Dopo una lunga tournè in America ed Europa, la “Parsons Dance Company”, dal 20 marzo al 1 aprile, torna in Italia al Teatro Olimpico di Roma, per presentare i grandi classici del suo repertorio e le nuove coreografie, recentemente acclamate da pubblico e critica negli Stati Uniti. Il programma dello spettacolo unisce infatti coreografie inedite (”Nascimento Nuovo”), nuove creazioni (”Shining Star”, ”Hush” e ”Hand Dance”) e alcune tra le piu’ famose coreografie di David Parsons, come ”Caught”.

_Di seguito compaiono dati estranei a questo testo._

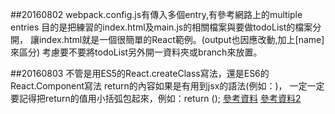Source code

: ##20160802
webpack.config.js有傳入多個entry,有參考網路上的multiple entries
目的是把練習的index.html及main.js的相關檔案與要做todoList的檔案分開，
讓index.html就是一個很簡單的React範例。(output也因應改動,加上[name]來區分)
考慮要不要將todoList另外開一資料夾或branch來放置。


##20160803
不管是用ES5的React.createClass寫法，還是ES6的React.Component寫法
return的內容如果是有用到jsx的語法(例如：<TodoItems />)，
一定一定要記得把return的值用小括弧包起來，例如：return (<TodoItems />);
[參考資料](http://bbs.reactnative.cn/topic/15/react-react-native-%E7%9A%84es5-es6%E5%86%99%E6%B3%95%E5%AF%B9%E7%85%A7%E8%A1%A8)
[參考資料2](https://toddmotto.com/react-create-class-versus-component/)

Dal 1987, anno della sua fondazione, la Parsons Dance Company si è esibita in tutto il mondo con oltre 10.000 spettacoli e un grande numero di seminari e laboratori di danza. È composta da dieci ballerini fissi e, con un repertorio di oltre 50 coreografie originali, gira il mondo per quasi 40 settimane all’anno con lo scopo di “rendere la danza moderna accessibile ad un pubblico sempre più vasto”.

Considerato uno dei massimi esponenti della danza post-moderna, David Parsons guida i dieci ballerini in esibizioni frenetiche che divertono, scuotono e tengono sempre viva l’attenzione. Per Parsone lo spunto per un balletto può provenire da qualsiasi cosa. Il meccanismo è, più o meno, sempre lo stesso. Prima di tutto mette per iscritto le idee, segue la scelta della musica, quindi distribuisce gli interpreti all’interno della coreografia. Iniziando col vocabolario dei danzatori e lavorando sul linguaggio del movimento, prende la pièce ancora informe e la elabora fino a che tutti riescono a comprendere che cosa vuole dire e in qual modo.

Altra caratteristica importante è la mescolanza di generi musicali diversi. David Parsons, da sempre, utilizza per le sue coreografie musica sia classica sia contemporanea, appositamente commissionata. La sua preferenza, comunque, va a quest’ultima, con una particolare predilezione per il jazz: ”Credo che il jazz e la danza contemporanea abbiano molto in comune a partire dalla stessa ricerca della libertà che viene raggiunta attraverso il lavoro di gruppo. In questo senso potrei dire che il coreografo è un po’ come il solista che pone le basi per un’improvvisazione. Anche nella nostra danza, come nel jazz, gli interpreti fanno qualcosa di molto simile ad una jam session”.

“Shining Star” è il nuovo strepitoso pezzo di David Parsons che ha per colonna sonora le hit degli “Earth, Wind & Fire”. La coreografia miscela figure da “sala da ballo” con uno stile fluido e jazzy che celebra il clima dei party anni 70. La coreografia si dispiega attraverso numeri d’insieme giocosi e spiritosi che hanno il loro culmine nel sensuale ed intimista duetto centrale. I ballerini sembrano trarne puro divertimento, quasi cimentandosi in una gara di bravura in pista in questo pezzo incredibilmente divertente che sfida il pubblico a non restare immobile sulla sedia.